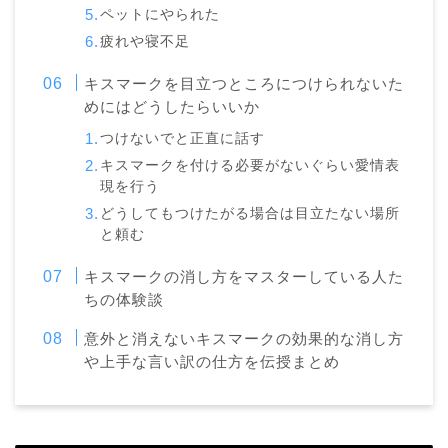
ペットにやられた
疲れや寝不足
キスマークを目立つところにつけられないた
めにはどうしたらいいか
つけないでと正直に話す
キスマークを付ける必要がないぐらい愛情表
現を行う
どうしてもつけたがる場合は目立たない場所
と頼む
キスマークの消し方をマスターしている人た
ちの体験談
意外と消えないキスマークの効果的な消し方
や上手な言い訳の仕方を伝授まとめ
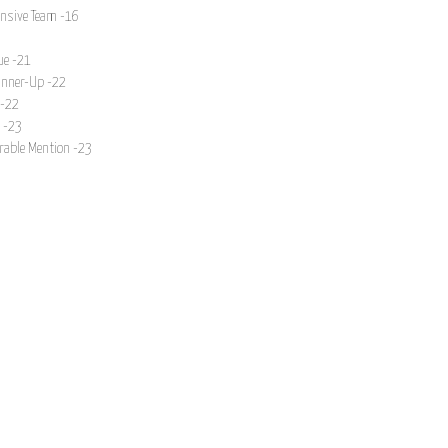
ensive Team -16
ue -21
Runner-Up -22
 -22
) -23
rable Mention -23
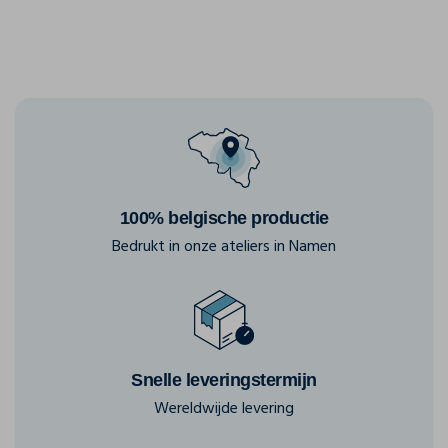
100% belgische productie
Bedrukt in onze ateliers in Namen
Snelle leveringstermijn
Wereldwijde levering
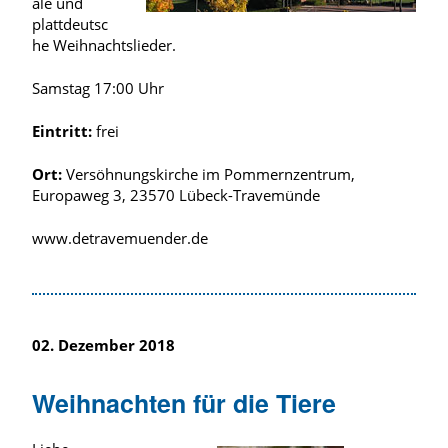
ale und
plattdeutsc
he Weihnachtslieder.
Samstag 17:00 Uhr
Eintritt:
frei
Ort:
Versöhnungskirche im Pommernzentrum,
Europaweg 3, 23570 Lübeck-Travemünde
www.detravemuender.de
02. Dezember 2018
Weihnachten für die Tiere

• Göreviniz:
Yukarıdaki tüm öğelerden okunan metnin satırlarını hiçbir değişiklik yapmadan yeniden yazın. Resimleri yanıta dahil etmeyin.

• Yanıt aşağıda:
ペットにやられた
疲れや寝不足
キスマークを目立つところにつけられないた
めにはどうしたらいいか
つけないでと正直に話す
キスマークを付ける必要がないぐらい愛情表
現を行う
どうしてもつけたがる場合は目立たない場所
と頼む
キスマークの消し方をマスターしている人た
ちの体験談
意外と消えないキスマークの効果的な消し方
や上手な言い訳の仕方を伝授まとめ
ensive Team -16
ue -21
Runner-Up -22
 -22
) -23
rable Mention -23
100% belgische productie
Bedrukt in onze ateliers in Namen
Snelle leveringstermijn
Wereldwijde levering
ale und
plattdeutsc
he Weihnachtslieder.
Samstag 17:00 Uhr
Eintritt:
frei
Ort:
Versöhnungskirche im Pommernzentrum,
Europaweg 3, 23570 Lübeck-Travemünde
www.detravemuender.de
02. Dezember 2018
Weihnachten für die Tiere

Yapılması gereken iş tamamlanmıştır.